Per la Fondazione Mps si apre una fase di diversificazione del patrimonio "al fine di garantirne nel tempo una costante e stabile redditività". Lo ha annunciato oggi il presidente della Fondazione, Gabriello Mancini, illustrando le linee strategiche per il 2010, insieme con il vicepresidente Vittorio Galgani e il direttore generale Marco Parlangeli. La Fondazione, nonostante un quadro di probabili minori risorse, "non verrà meno all'obbiettivo di svolgere il proprio mandato", ha assicurato Mancini. In questo contesto, il presidente della Fondazione ha detto di "aspettarsi che la banca possa essere in grado di assegnare il dividendo". "Noi - afferma - dobbiamo consolidare e difendere il patrimonio, e la maggior parte del patrimonio è investito in banca. Non c'é nessuno al mondo che sia interessato alla salute della banca come la Fondazione. Ma accanto a questo ci sono le esigenze delle Fondazioni. Noi abbiamo dato sostegno alle banche nei momenti di difficoltà, ci si deve ora ricordare del ruolo e delle necessità delle Fondazioni".

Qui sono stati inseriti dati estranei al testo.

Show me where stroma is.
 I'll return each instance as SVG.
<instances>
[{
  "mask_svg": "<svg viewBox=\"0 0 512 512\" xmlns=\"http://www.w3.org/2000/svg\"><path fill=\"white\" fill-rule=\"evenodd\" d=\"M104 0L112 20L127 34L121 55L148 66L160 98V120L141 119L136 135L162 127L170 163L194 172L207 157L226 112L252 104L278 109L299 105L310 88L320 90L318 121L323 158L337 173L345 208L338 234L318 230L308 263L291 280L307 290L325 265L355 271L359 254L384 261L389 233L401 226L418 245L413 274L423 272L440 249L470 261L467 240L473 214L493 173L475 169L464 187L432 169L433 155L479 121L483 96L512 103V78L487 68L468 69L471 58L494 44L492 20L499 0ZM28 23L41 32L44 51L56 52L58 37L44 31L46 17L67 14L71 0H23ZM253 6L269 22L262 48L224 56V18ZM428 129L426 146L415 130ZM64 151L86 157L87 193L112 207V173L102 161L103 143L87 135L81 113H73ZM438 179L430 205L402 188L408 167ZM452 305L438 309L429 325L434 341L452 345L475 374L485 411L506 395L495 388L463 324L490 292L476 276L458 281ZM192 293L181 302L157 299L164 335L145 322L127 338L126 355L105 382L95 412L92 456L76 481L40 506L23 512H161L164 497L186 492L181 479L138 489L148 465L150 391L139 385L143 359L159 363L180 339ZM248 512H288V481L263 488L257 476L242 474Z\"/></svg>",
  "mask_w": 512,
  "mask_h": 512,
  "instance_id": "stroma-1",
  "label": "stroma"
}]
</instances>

Per quanto riguarda la partecipazione in Banca Mps, Mancini sottolinea che resta fermo "l'obbiettivo prioritario del mantenimento sia dell'indipendenza strategica della banca, da garantire attraverso la difesa della sua non scalabilità, sia nel suo radicamento sul territorio". Sul piano degli investimenti - ha spiegato il presidente - verranno sviluppati impieghi strutturali di risorse in grado di diversificare il rischio permettendo nel medio-lungo termine livelli di adeguata redditività. Per quanto riguarda, in particolare, Intesa San Paolo, il presidente della Fondazione ha spiegato che "proseguire l'attività di monitoraggio". "La scelta - sottolinea la Fondazione - è orientata nel mantenere ancora in portafoglio il titolo Intesa SanPaolo, salvo analizzare tempo per tempo l'opzione di uno spostamento dell'asset, spostamento propedeutico ad una eventuale futura cessione della partecipazione, non appena essa torni su corsi di borsa maggiormente performanti". L'attività istituzionale della Fondazione, alla luce della grave crisi economica che ha investito le famiglie, si concentrerà su due obbiettivi, economia per il sostegno alle imprese e per iniziative di sviluppo del territorio, e al settore sociale. "Lo scenario del 2010 si svilupperà - è stato spiegato - in un quadro di congiuntura economica non favorevole per il quale occorrerà, in presenza di risorse limitate, indirizzarle verso interventi per il finanziamento di progetti particolarmente qualificati; a questo fine saranno privilegiati quegli interventi che portano come conseguenza una ricaduta duratura e di sviluppo sul territorio".
Il presidente della Fondazione ha poi confermato che è in via di costituzione Siena Nanotech, in collaborazione con la Scuola Normale di Pisa, che avrà il compito di valorizzare e sfruttare il know how e la proprietà intellettuale nata dalla ricerca scientifica e dalla sperimentazione nel settore delle nanotecnologie. Il Comune di Poggibonsi ha già individuato l'area sulla quale sarà realizzata la sede. Per quanto riguarda il settore culturale, proseguiranno gli interventi nel campo dell'arte con, tra gli altri, Vernice Progetti Culturali e Accademia Musicale Chigiana. E', infine, di ieri l'ultima acquisizione, un reliquiario del '300 di Francesco di Vannuccio che raffigura una Madonna con Bambino, comprato ad un'asta di Sotheby's a New York al prezzo di 850.000 dollari.